INSERT INTO TABLE wlslog VALUES (’Apr-8-2014-7:06:16-PM-PDT’,’Notice’,’WebLogicServer’,’AdminServer,BEA-000365’,’Server state changed to STANDBY’);
INSERT INTO TABLE wlslog VALUES (’Apr-8-2014-7:06:17-PM-PDT’,’Notice’,’WebLogicServer’,’AdminServer’,’BEA-000365’,’Server state changed to STARTING’);
INSERT INTO TABLE wlslog VALUES (’Apr-8-2014-7:06:18-PM-PDT’,’Notice’,’WebLogicServer’,’AdminServer’,’BEA-000365’,’Server state changed to ADMIN’);
INSERT INTO TABLE wlslog VALUES (’Apr-8-2014-7:06:19-PM-PDT’,’Notice’,’WebLogicServer’,’AdminServer’,’BEA-000365’,’Server state changed to RESUMING’);
INSERT INTO TABLE wlslog VALUES (’Apr-8-2014-7:06:20-PM-PDT’,’Notice’,’WebLogicServer’,’AdminServer’,’BEA-000331’,’Started WebLogic AdminServer’);
INSERT INTO TABLE wlslog VALUES (’Apr-8-2014-7:06:21-PM-PDT’,’Notice’,’WebLogicServer’,’AdminServer’,’BEA-000365’,’Server state changed to RUNNING’);
INSERT INTO TABLE wlslog VALUES (’Apr-8-2014-7:06:22-PM-PDT’,’Notice’,’WebLogicServer’,’AdminServer’,’BEA-000360’,’Server started in RUNNING mode’);
Querying Hive Table
Having created a Hive table and loaded data into the table, we shall query the table using a SELECT HiveQL statement. Run the following query in the Beeline CLI.
select * from wlslog;
The 8 rows of data get listed as shown in Figure 9-12.
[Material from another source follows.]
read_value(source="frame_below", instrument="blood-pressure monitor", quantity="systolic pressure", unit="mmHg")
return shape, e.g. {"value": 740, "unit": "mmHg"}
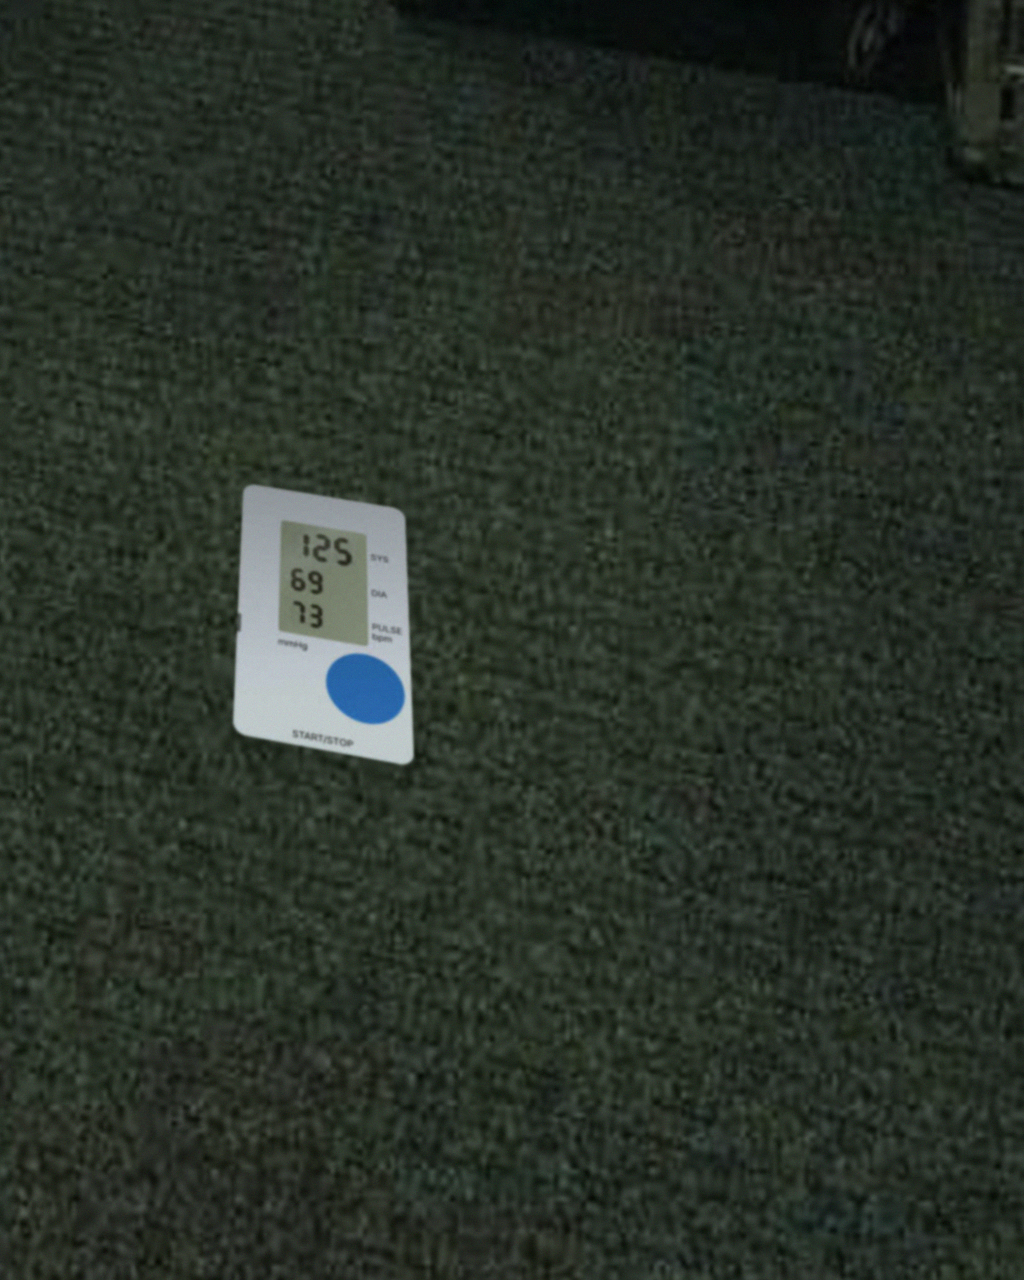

Figure 9-12. Running a SELECT HiveQL Statement
Stopping Apache Hive
To stop the Apache Hive processes, run the docker stop command to stop the Docker container running the cdh frameworks.
sudo docker stop cdh
Summary
In this chapter we used a Docker image to run CDH frameworks including the Apache Hive framework in a Docker container. We started a Beeline CLI, which has replaced the Hive CLI and connected to the HiveServer2 from the Beeline CLI. We created a Hive managed table and loaded data into the Hive table. Subsequently, we queried the Hive table from the Beeline CLI. In the next chapter we shall use the Apache HBase Database in a Docker container.